Bonfire Night: Now I Can Express How I Feel

At the beginning of this summer I was introduced to the ‘The Dictionary of Obscure Sorrows’. It is both a web page and a YouTube channel created by John Koenig which ascribes a word for emotions that people often feel but have no words to explain them - a feeling I personally experience a lot. John Koenig aims to ‘fill a hole’ in human language.

For me, Christmas is my favourite time of the year but closely following it is firework night: November the 5th. Usually, myself and my family will go to a firework show not far from where we live at a race course track. It’s always an evening where I get the sense of being overwhelmed and it’s rare for me to go through a firework night without crying. Until I was looking through some of the definitions in The Dictionary of Obscure Sorrows, I’ve never really been able to describe or understand how I was feeling. John Koenig has done such a good job in capturing the feelings I get so often but can never really articulate when people ask me why I cry.

Here’s a few from the Dictionary that I feel describe this emotion pretty well: 

Dès Vu: Describes the awareness that the moment you’re in will become a memory in a second or two. That you’re experiencing this precious moment but everything will soon be completely different. That you’re a time traveller leaping into the future in small tentative steps always taking one last look before moving on.

 I get this feeling when I’m looking up at the fireworks. It’s a moment when I look at my family and all the families around me and I am so thankful I have them in my life. That we’re all so lucky to be healthy and happy and to have each other. But, alongside that happiness, I can never seem to remove the thought that in 15 minutes we’ll be on our way home and I’ll have that night to look back on. It will be over and I probably won’t stop to think about how lucky I am for a while. It makes me realise how much I take for granted and how many precious moments I’ve let slip past me and be forgotten.  

Astrophe: The feeling of being stuck on earth and the more you look to the sky the more you find yourself back on earth.

This one is particularly relevant to firework night because it’s probably the day of the year where I look up to the sky for the longest amount of time. As I’m standing there looking up waiting for the fireworks to start or whilst I am watching them, the same thoughts always pass through my mind: this world we live in is so odd. That I’m looking up at fireworks surrounded by funfair stalls and happy families but half way across the world in another place, on the same day, at the same time, there are people living in poverty and deprivation. There are so many people all over the world, all of us stuck here, put on the same planet who are looking up at the same sky and the same moon but all in such different places physically and emotionally.   

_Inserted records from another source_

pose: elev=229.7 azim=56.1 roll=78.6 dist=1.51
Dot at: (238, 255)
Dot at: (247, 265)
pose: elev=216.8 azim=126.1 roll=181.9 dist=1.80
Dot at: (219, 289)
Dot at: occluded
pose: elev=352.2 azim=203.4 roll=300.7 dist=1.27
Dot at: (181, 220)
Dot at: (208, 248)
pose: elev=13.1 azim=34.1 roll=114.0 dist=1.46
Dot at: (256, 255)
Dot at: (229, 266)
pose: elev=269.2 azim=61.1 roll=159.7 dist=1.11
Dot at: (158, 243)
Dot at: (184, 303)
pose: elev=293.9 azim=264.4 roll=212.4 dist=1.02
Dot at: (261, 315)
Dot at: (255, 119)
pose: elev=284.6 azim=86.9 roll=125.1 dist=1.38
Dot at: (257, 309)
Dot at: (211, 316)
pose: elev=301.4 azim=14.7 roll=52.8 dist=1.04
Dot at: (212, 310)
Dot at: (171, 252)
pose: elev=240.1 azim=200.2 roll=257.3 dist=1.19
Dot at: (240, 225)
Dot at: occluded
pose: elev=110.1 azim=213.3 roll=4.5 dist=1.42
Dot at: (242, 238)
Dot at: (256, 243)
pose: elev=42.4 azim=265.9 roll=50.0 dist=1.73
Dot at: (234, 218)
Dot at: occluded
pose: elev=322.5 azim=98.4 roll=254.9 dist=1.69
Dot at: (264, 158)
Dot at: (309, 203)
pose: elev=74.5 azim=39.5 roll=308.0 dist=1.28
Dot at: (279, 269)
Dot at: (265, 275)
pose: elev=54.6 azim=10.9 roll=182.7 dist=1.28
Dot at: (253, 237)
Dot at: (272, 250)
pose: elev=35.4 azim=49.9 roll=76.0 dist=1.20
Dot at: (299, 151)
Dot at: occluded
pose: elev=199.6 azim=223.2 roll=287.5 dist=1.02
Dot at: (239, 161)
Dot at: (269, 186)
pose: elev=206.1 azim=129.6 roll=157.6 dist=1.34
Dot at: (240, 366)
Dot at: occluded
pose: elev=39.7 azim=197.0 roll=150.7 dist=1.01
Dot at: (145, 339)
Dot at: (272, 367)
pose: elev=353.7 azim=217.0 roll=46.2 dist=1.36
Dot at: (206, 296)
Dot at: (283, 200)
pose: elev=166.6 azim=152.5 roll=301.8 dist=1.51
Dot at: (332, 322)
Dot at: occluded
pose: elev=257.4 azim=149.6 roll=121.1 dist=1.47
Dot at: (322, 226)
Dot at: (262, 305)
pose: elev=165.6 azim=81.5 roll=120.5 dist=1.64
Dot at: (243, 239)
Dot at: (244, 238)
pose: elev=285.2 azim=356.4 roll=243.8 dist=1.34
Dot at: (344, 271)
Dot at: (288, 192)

Zenosyne: the sense that time keeps going faster, that you’re a different person every year and that your life is a spiral that you’re already half way through.

Every year I look up at the sky and I’m surrounded by the same beautiful family and friends that have always been there. I always take a minute to think back to where we all were last year, about what was yet to happen and where the last year has taken us. But no matter what the year has thrown at any of us, we always seem to be standing In the same place, the same old us, with just a little bit more living in us I guess. Then I wonder what the next year will bring, what I’ll be reminiscing about this time next year and how some of our lives will have changed in any way, big or small. As odd as it sounds, I feel like I think about the year that’s passed and the year ahead more so on firework night than I do on New Year's Eve.

Firework night for me is a time that triggers all of these feelings and emotions of gratitude for what I have. It is a time when I’m forced to take a minute to be thankful for it, for everyone and everything that I have. It makes me realise just how much looking up at the sky can clear your mind, and how I should definitely take more time out to look up and think and say thank you.